DIRECTIONS FOR THIS TASK => Copy the items word for word, starting at the line containing "Is there any" and ending at the line containing "Reading left to right, transcribe", with both of those lines included.

SUPPLIED RECORDS =>
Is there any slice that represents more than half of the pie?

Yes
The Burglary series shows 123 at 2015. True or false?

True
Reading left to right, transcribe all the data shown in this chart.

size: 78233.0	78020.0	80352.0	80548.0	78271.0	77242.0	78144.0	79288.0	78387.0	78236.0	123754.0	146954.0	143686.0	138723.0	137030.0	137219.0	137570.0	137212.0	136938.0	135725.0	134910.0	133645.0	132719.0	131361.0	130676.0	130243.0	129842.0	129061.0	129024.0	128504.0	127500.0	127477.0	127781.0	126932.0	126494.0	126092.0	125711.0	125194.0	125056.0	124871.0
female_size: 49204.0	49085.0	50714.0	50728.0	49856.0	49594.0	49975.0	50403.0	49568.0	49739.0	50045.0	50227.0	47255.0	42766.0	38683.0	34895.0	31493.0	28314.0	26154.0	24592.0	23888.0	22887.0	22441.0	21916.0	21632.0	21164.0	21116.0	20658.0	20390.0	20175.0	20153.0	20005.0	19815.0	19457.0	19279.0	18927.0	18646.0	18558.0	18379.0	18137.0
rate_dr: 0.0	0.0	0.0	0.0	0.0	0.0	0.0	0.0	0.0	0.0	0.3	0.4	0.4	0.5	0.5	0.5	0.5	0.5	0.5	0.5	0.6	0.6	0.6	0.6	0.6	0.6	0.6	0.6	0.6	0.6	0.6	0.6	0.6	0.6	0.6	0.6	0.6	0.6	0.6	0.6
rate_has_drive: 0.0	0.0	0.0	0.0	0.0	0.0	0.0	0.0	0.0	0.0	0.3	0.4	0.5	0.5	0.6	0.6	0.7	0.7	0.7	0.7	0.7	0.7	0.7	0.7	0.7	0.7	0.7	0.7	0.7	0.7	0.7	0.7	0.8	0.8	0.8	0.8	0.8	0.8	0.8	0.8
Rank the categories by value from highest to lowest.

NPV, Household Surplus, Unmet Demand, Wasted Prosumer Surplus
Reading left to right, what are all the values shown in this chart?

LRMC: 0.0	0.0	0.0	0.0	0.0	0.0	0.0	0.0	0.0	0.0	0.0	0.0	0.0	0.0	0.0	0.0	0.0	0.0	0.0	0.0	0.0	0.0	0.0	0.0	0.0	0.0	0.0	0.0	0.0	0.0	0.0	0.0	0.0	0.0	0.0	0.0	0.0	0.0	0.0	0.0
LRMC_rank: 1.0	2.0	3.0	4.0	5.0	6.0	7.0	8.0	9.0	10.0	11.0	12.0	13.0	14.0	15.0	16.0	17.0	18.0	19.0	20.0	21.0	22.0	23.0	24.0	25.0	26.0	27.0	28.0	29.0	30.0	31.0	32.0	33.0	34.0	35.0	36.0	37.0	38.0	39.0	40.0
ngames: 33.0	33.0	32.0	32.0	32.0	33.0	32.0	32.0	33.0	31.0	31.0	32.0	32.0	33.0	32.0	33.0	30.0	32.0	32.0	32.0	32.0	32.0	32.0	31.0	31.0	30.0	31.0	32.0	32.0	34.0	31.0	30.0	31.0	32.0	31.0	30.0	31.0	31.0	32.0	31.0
---
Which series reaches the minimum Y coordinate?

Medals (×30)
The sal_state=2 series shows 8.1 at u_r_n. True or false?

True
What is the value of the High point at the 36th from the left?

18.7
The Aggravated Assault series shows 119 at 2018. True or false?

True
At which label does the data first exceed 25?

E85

REPLY TO THE TASK =>
Is there any slice that represents more than half of the pie?

Yes
The Burglary series shows 123 at 2015. True or false?

True
Reading left to right, transcribe all the data shown in this chart.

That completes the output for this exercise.